As the dancers move through space, the fluidity of the choreography is captured by the photographic lens sometimes as an act of flying, flipping or hovering, sometimes as a balancing act, a tentative state of equilibrium that looks both natural and unattainable, and other times as an tender embrace. In some photographs, the dancers’ bodies contract, in some they expand, and in doing so they warp the space around them in unexpected way. In each case, the space-cum-stage where the act unfolds becomes both the act’s enabler and its distorted reflection. Moreover, the photographs invite the viewer to visualize the moments before and after, namely to complete the movement that the dancers are in the midst of making, which allows the perception of the space to be further calibrated.

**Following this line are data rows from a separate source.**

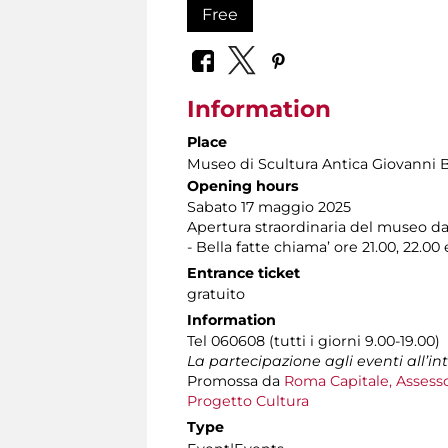
Free
Information
Place
Museo di Scultura Antica Giovanni 
Opening hours
Sabato 17 maggio 2025
Apertura straordinaria del museo dall
- Bella fatte chiama’ ore 21.00, 22.00 
Entrance ticket
gratuito
Information
Tel 060608 (tutti i giorni 9.00-19.00)
La partecipazione agli eventi all’i
Promossa da
Roma Capitale, Assesso
Progetto Cultura
Type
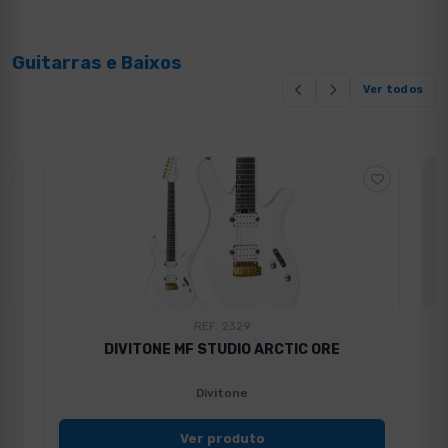
Guitarras e Baixos
Ver todos
REF. 2329
DIVITONE MF STUDIO ARCTIC ORE
Divitone
Ver produto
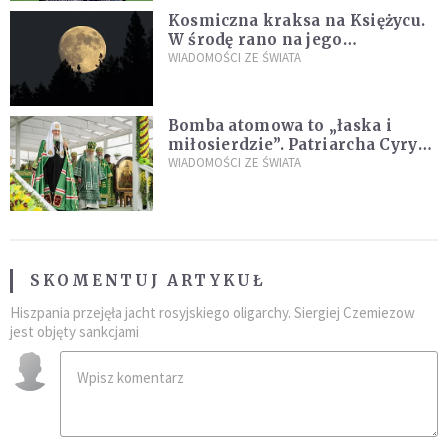
Kosmiczna kraksa na Księżycu.
W środę rano na jego
powierzchni dojdzie do
WIADOMOŚCI ZE ŚWIATA
niezwykłego zdarzenia
Bomba atomowa to „łaska i
miłosierdzie”. Patriarcha Cyryl
wychwala Putina
WIADOMOŚCI ZE ŚWIATA
SKOMENTUJ ARTYKUŁ
Hiszpania przejęła jacht rosyjskiego oligarchy. Siergiej Czemiezow
jest objęty sankcjami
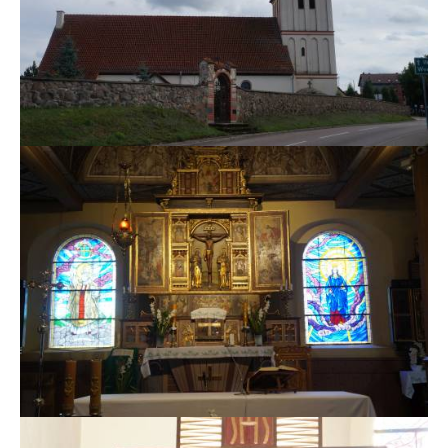
MSZE I NABOŻEŃSTWA
KONTAKT
KANCELARIA PARAFIALNA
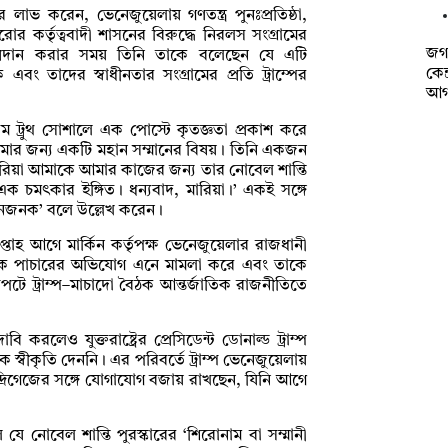
 লাভ করেন, ভেনেজুয়েলায় গণতন্ত্র পুনঃপ্রতিষ্ঠা,
োর কর্তৃত্ববাদী শাসনের বিরুদ্ধে নিরলস সংগ্রামের
জগন
াল প্রদান করার সময় তিনি তাকে বলেছেন যে এটি
কেন
বং তাদের স্বাধীনতার সংগ্রামের প্রতি ট্রাম্পের
আগ
যম ট্রুথ সোশালে এক পোস্টে কৃতজ্ঞতা প্রকাশ করে
আমার জন্য একটি মহান সম্মানের বিষয়। তিনি একজন
মারিয়া আমাকে আমার কাজের জন্য তার নোবেল শান্তি
ক চমৎকার ইঙ্গিত। ধন্যবাদ, মারিয়া।’ একই সঙ্গে
মানজনক’ বলে উল্লেখ করেন।
াহ আগে মার্কিন কর্তৃপক্ষ ভেনেজুয়েলার রাজধানী
 মাদক পাচারের অভিযোগ এনে মামলা করে এবং তাকে
টে ট্রাম্প–মাচাদো বৈঠক আন্তর্জাতিক রাজনীতিতে
করলেও যুক্তরাষ্ট্রের প্রেসিডেন্ট ডোনাল্ড ট্রাম্প
্বীকৃতি দেননি। এর পরিবর্তে ট্রাম্প ভেনেজুয়েলায়
সি রদ্রিগেজের সঙ্গে যোগাযোগ বজায় রাখছেন, যিনি আগে
ে নোবেল শান্তি পুরস্কারের ‘শিরোনাম বা সম্মানী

For Jonas, inspiration is a matter of “the right time, right place, and right mindset” and the photographs of #CamerasandDancers verify this. At a recently posted photo taken by Toni Stadler, Jonas himself is captured hovering upside down against the imposing architecture of the Getty Museum in Los Angeles. The set up creates an interesting dynamic between Jonas and the architecture of the museum, the verticality of his body picking up on the slender columns that pierce through the building, his midstride position playfully interacting with the undulating grid that wraps around the mass, while the building’s towering scale is balanced out by Jonas’ black outfit that sticks out against the whiteness of the façade. It is by all means a stunning image that combines the mediums of dance and photography with the language of architecture, but more than that, it is also an illustration of Pina Bausch’s dictum about dance, that “everything belongs to everything else – the music, the set, the movement and whatever is said”.